Start of Records supplied
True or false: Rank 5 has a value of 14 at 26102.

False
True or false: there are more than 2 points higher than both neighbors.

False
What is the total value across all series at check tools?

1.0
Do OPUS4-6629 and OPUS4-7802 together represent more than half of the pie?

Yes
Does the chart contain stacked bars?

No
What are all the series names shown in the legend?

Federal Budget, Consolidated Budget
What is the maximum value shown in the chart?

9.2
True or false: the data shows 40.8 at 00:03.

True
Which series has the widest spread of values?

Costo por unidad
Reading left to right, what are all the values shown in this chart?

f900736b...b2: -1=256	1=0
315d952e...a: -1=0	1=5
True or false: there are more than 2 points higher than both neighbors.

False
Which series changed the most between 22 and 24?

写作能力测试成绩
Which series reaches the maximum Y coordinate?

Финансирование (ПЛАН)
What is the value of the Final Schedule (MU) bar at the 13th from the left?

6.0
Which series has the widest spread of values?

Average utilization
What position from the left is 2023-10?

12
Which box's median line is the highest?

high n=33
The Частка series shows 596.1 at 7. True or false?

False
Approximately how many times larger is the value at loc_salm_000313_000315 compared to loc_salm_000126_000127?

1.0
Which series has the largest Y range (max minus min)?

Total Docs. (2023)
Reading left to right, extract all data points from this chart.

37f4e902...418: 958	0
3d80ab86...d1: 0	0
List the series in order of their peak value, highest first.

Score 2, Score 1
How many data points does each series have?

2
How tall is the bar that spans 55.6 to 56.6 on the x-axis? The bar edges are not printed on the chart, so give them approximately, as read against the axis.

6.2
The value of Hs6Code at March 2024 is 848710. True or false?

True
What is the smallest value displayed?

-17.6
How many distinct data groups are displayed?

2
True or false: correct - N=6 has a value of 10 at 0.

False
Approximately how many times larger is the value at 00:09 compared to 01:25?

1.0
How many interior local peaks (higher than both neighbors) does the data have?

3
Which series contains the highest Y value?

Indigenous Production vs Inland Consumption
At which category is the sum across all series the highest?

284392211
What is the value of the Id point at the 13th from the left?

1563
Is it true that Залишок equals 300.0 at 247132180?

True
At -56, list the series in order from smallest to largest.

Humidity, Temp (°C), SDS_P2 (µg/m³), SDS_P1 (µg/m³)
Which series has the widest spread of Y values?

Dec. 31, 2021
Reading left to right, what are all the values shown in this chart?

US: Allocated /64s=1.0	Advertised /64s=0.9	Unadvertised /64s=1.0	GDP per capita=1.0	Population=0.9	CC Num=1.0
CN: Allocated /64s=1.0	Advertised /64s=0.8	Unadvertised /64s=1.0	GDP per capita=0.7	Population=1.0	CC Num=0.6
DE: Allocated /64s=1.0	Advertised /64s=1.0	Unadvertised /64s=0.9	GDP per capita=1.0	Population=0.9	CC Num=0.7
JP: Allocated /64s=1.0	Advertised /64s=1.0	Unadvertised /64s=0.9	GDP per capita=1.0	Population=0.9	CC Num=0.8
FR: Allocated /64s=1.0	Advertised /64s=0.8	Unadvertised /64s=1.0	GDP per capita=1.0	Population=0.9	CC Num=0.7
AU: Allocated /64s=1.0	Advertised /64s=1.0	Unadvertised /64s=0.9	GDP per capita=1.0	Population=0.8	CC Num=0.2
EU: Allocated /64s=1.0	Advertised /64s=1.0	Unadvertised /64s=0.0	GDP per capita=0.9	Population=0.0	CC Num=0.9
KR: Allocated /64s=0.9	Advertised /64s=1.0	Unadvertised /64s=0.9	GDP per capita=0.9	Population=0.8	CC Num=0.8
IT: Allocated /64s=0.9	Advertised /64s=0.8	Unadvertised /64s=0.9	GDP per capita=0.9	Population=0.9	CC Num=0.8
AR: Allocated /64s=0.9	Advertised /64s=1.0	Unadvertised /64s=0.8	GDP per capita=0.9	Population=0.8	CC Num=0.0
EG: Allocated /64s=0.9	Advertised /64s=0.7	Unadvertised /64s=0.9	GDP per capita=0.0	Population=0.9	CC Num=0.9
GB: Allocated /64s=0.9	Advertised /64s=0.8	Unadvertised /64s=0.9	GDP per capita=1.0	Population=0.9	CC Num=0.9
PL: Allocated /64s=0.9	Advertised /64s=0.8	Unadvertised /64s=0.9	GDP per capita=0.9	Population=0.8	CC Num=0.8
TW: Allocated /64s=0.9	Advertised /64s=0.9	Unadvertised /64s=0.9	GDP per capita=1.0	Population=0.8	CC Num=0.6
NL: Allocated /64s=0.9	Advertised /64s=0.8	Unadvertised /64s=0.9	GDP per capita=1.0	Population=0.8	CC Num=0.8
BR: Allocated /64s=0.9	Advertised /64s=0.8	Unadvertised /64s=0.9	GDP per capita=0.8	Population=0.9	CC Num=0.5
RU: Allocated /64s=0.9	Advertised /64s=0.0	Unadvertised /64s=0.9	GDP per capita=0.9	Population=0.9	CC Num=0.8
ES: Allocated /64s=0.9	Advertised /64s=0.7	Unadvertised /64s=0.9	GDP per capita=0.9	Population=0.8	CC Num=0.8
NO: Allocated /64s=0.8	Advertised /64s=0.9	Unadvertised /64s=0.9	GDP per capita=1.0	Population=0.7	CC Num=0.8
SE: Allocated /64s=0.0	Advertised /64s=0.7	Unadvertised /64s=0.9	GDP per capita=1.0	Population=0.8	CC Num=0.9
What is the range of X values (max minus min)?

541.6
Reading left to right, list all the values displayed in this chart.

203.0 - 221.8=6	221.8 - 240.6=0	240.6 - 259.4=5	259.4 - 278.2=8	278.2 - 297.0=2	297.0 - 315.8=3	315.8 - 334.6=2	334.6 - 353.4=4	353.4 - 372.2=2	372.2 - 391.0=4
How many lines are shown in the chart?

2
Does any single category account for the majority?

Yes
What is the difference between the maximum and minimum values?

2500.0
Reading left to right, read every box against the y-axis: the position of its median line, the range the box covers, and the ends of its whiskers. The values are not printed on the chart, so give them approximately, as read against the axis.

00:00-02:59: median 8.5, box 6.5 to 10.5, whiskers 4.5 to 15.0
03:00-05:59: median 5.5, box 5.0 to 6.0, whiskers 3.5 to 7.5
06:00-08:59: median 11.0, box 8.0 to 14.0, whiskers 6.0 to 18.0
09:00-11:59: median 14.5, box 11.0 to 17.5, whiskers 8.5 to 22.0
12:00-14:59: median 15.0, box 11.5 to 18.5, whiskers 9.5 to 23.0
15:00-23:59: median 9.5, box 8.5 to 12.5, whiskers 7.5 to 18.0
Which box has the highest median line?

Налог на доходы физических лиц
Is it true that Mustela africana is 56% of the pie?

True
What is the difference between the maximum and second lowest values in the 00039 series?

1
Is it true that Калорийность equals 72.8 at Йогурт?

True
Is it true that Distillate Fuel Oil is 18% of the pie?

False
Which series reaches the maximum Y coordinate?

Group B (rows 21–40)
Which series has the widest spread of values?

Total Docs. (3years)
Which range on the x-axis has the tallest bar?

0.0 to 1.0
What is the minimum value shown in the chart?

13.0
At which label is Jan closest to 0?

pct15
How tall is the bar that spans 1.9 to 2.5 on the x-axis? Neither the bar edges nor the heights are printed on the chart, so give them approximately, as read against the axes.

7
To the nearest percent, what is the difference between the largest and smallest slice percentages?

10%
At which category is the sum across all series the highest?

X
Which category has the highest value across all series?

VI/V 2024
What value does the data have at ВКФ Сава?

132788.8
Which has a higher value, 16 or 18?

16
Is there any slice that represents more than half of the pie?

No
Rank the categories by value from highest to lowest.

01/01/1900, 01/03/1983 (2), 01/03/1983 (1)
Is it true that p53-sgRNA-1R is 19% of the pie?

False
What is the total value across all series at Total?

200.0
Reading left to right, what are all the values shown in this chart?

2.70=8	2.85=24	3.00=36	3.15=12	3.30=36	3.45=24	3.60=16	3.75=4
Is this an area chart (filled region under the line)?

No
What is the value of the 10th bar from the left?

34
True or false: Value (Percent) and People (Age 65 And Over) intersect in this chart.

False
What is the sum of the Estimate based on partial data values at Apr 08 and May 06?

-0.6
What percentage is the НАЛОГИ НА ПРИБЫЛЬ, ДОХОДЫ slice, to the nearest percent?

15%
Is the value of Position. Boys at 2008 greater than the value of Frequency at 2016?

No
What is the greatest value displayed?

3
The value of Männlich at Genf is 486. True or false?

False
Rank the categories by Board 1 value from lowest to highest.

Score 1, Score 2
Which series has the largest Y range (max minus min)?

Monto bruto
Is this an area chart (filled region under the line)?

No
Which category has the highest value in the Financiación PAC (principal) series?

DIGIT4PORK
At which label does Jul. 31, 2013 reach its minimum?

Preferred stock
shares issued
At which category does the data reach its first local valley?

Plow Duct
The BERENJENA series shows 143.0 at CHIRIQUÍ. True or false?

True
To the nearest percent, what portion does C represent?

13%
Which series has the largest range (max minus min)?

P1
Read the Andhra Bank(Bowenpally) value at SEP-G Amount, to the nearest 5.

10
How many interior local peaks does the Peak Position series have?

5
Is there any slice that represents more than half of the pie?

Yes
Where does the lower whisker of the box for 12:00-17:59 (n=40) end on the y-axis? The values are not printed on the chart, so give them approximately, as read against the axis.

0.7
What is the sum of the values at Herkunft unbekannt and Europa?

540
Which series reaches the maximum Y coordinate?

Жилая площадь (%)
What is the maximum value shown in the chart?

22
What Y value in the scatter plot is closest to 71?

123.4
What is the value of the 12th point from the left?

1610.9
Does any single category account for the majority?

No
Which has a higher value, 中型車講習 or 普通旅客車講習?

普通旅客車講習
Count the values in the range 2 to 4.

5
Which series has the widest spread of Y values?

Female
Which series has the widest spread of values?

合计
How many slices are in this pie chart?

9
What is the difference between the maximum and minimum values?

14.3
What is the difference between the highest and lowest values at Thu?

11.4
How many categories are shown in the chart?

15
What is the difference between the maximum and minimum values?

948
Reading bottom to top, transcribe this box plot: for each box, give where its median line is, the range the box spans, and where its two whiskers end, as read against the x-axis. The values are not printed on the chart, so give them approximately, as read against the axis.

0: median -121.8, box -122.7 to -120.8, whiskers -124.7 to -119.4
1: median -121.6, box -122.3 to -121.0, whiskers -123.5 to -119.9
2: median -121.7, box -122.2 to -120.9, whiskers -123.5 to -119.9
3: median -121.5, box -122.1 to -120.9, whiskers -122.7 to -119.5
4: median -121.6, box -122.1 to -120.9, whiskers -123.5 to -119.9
End of Records supplied
**Exercise prompt**
Repeat the lines above word for word, starting with the first line and ending with the line that contains "True or false: correct".

**Expected output**
True or false: Rank 5 has a value of 14 at 26102.

False
True or false: there are more than 2 points higher than both neighbors.

False
What is the total value across all series at check tools?

1.0
Do OPUS4-6629 and OPUS4-7802 together represent more than half of the pie?

Yes
Does the chart contain stacked bars?

No
What are all the series names shown in the legend?

Federal Budget, Consolidated Budget
What is the maximum value shown in the chart?

9.2
True or false: the data shows 40.8 at 00:03.

True
Which series has the widest spread of values?

Costo por unidad
Reading left to right, what are all the values shown in this chart?

f900736b...b2: -1=256	1=0
315d952e...a: -1=0	1=5
True or false: there are more than 2 points higher than both neighbors.

False
Which series changed the most between 22 and 24?

写作能力测试成绩
Which series reaches the maximum Y coordinate?

Финансирование (ПЛАН)
What is the value of the Final Schedule (MU) bar at the 13th from the left?

6.0
Which series has the widest spread of values?

Average utilization
What position from the left is 2023-10?

12
Which box's median line is the highest?

high n=33
The Частка series shows 596.1 at 7. True or false?

False
Approximately how many times larger is the value at loc_salm_000313_000315 compared to loc_salm_000126_000127?

1.0
Which series has the largest Y range (max minus min)?

Total Docs. (2023)
Reading left to right, extract all data points from this chart.

37f4e902...418: 958	0
3d80ab86...d1: 0	0
List the series in order of their peak value, highest first.

Score 2, Score 1
How many data points does each series have?

2
How tall is the bar that spans 55.6 to 56.6 on the x-axis? The bar edges are not printed on the chart, so give them approximately, as read against the axis.

6.2
The value of Hs6Code at March 2024 is 848710. True or false?

True
What is the smallest value displayed?

-17.6
How many distinct data groups are displayed?

2
True or false: correct - N=6 has a value of 10 at 0.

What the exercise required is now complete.